# Where to buy reclaimed wood



## FredIV (Nov 9, 2011)

I live in Long Island NY and am wondering if there are any places that might sell reclaimed wood. I'm interested in building a farm table using reclaimed but have no idea how to go about buying it. Any thoughts would be helpful.


----------



## canadianchips (Mar 12, 2010)

Try these:
Listing of stores that offer reclaimed wood, salvaged building … Arrow Reuse Center 51-02 21st Street Long Island NY 11101 718-472-1180 …
www.greenecoservices.com/reclaimed-wood-salvage-fsc-tim… 
Build It Green in Long Island City
Junk to Jems on Long Island.
1291 Main road, Jamesport NY 11947 (2.5 miles east of route 105 on 25 -


----------



## ShaneA (Apr 15, 2011)

Craigs List may be an option as well, you will see barn wood for sale frequently in my area. Good luck.


----------



## FredIV (Nov 9, 2011)

cool! thanks


----------



## donwilwol (May 16, 2011)

there are a couple of places near Poughkeepsie ny. Try to google "Poughkeepsie ny reclaimed lumber" and you should find them.

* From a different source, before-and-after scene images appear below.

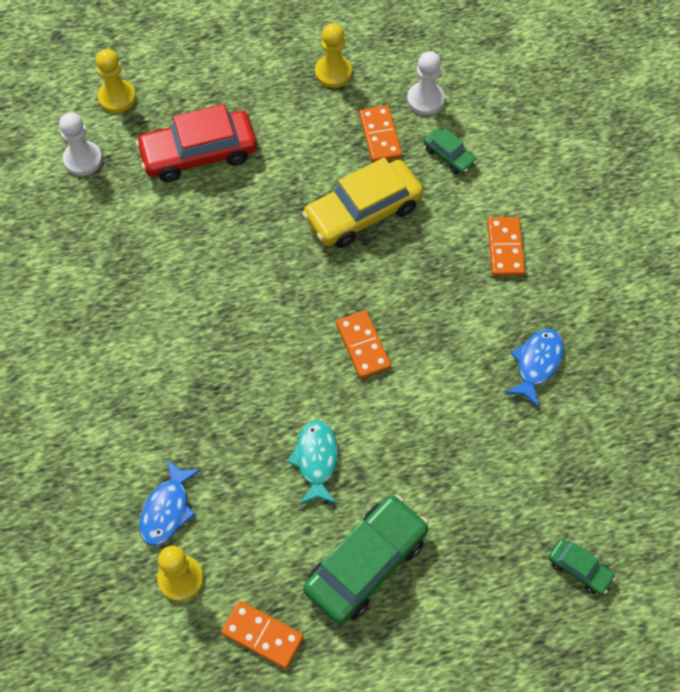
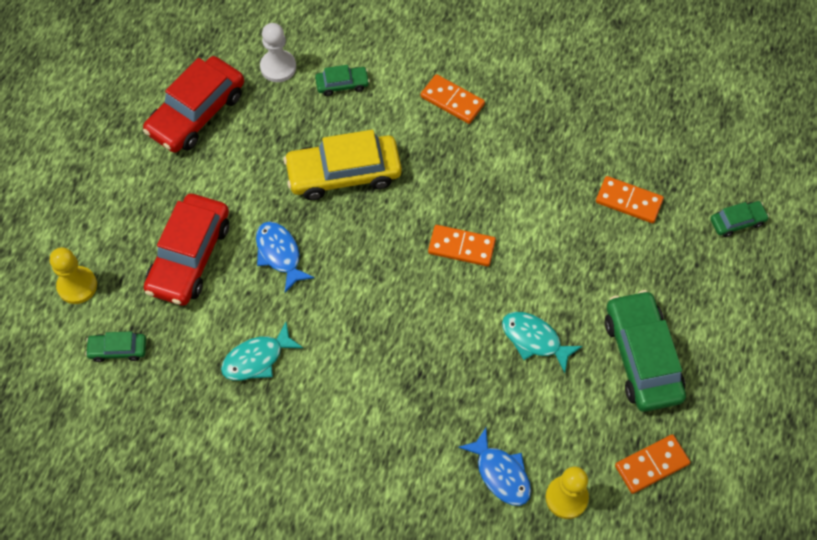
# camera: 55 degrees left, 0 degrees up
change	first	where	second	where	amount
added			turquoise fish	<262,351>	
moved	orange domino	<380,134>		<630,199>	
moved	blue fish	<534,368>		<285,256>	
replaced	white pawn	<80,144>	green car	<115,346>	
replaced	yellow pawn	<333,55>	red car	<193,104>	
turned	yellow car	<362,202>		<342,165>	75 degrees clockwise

I keep wanting to stop when I'm down that way but haven't made it yet.


----------



## chrisstef (Mar 3, 2010)

you could also try stamford wrecking in stamford ct i know that they have a used good store. There is also urban miners in hamden CT. Feel free to pm me, i work for a central connecticut demo company and know some of those guys down there.


----------



## Manitou (Dec 16, 2015)

There is a great place in Northport on 25A called Reclaim Everything. He sells reclaimed wood , reclaimed hardware etc etc. 698 Fort Solanga Rd Northport NY
631-525-9940


----------